In order to qualify as a standard normal probability distribution, the distribution must meet certain requirements, such as having a mean of zero. Any random variable that has a normal distribution will follow certain rules which can be used to calculate the standard deviation or probability of a specific outcome. Normal probability distribution is an incredibly useful statistical tool.
Bell Shaped Curve
When random variables with a normal distribution are graphed, they result in a bell shaped curve. The bell shaped curve shows that the farther a value is from the mean, the less likely it is to occur. The lowest values of x have a low probability, but that probability increases as the value of x increases. The probability peaks at the mean, and descends steadily, so that the highest values of x are incredibly unlikely as well. The bell shaped curve is a mirror image, so that the right side of the mean looks identical to the left.
Everything is Normal
In statistics, there is the assumption that if the sample is large enough, it will end up with a normal distribution. How large the sample should be depends on the demographics of the group and the random variable being tested. The value of the mean may change, but as long as there are a few people who are extreme, and the majority cluster around the average, the probability distribution will have a bell shaped curve. In other words, they naturally create the bell shaped curve.
An Example of Normality
College students, as a general rule, have an above average IQ. If the IQs of the average population were graphed, it would result in a typical bell shaped curve, with most college students clustered above the mean. However, if college students were placed in their own category, their IQ scores would create a normal distribution as well. The mean IQ for college students would be higher, and the standard deviation would be smaller, but overall there would be some incredibly smart students, some students well below average, and most students would fall right in the middle.

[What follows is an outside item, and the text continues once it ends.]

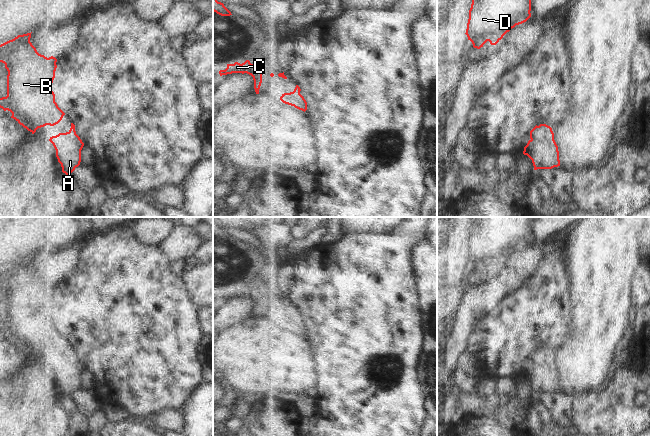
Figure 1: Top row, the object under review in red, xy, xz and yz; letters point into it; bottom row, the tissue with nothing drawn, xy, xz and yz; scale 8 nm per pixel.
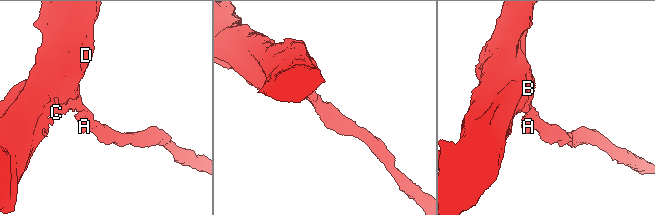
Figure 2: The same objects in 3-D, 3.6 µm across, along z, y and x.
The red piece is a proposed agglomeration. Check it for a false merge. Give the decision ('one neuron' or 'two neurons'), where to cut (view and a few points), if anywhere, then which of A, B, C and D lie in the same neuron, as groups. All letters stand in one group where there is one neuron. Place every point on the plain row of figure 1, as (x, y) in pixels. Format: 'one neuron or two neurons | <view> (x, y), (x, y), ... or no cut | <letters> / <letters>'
one neuron | no cut | A B C D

Area of a Bell Shaped Curve
When working with a standard normal probability distribution, parts of the bell shaped curve are shaded in to indicate that they meet the requirements for a successful trial. In other words, the shaded area indicates p. The total area under the curve is said to equal one. The area also equals the combined probability of all possible results (p +q). Because of this, the probability of an event is simply equal to the shaded area. If the shaded part under the bell curve has an area equal to 0.95, the desired event has a probability of 95%.
Using Z Scores
The z score simply indicates how many standard deviations away from the mean something is. A positive z score refers to a value that is so many standard deviations above the mean, whereas a negative z score will lie below the mean. Z scores with the same number but opposite sign will be equidistant from the mean. Z scores are helpful since each z score represents a specific probability. There are tables available which compile all z scores and their corresponding probability, but many people find it easier to use computer programs such as STAQTDISK, Minitab, or Excel.
Itís assumed that a large enough sample will produce a normal probability distribution. This assumption is helpful because properties of a normal distribution help statisticians make a number of calculations. The distribution makes probability very easy to calculate and also helps to determine the standard deviation thanks to the z score.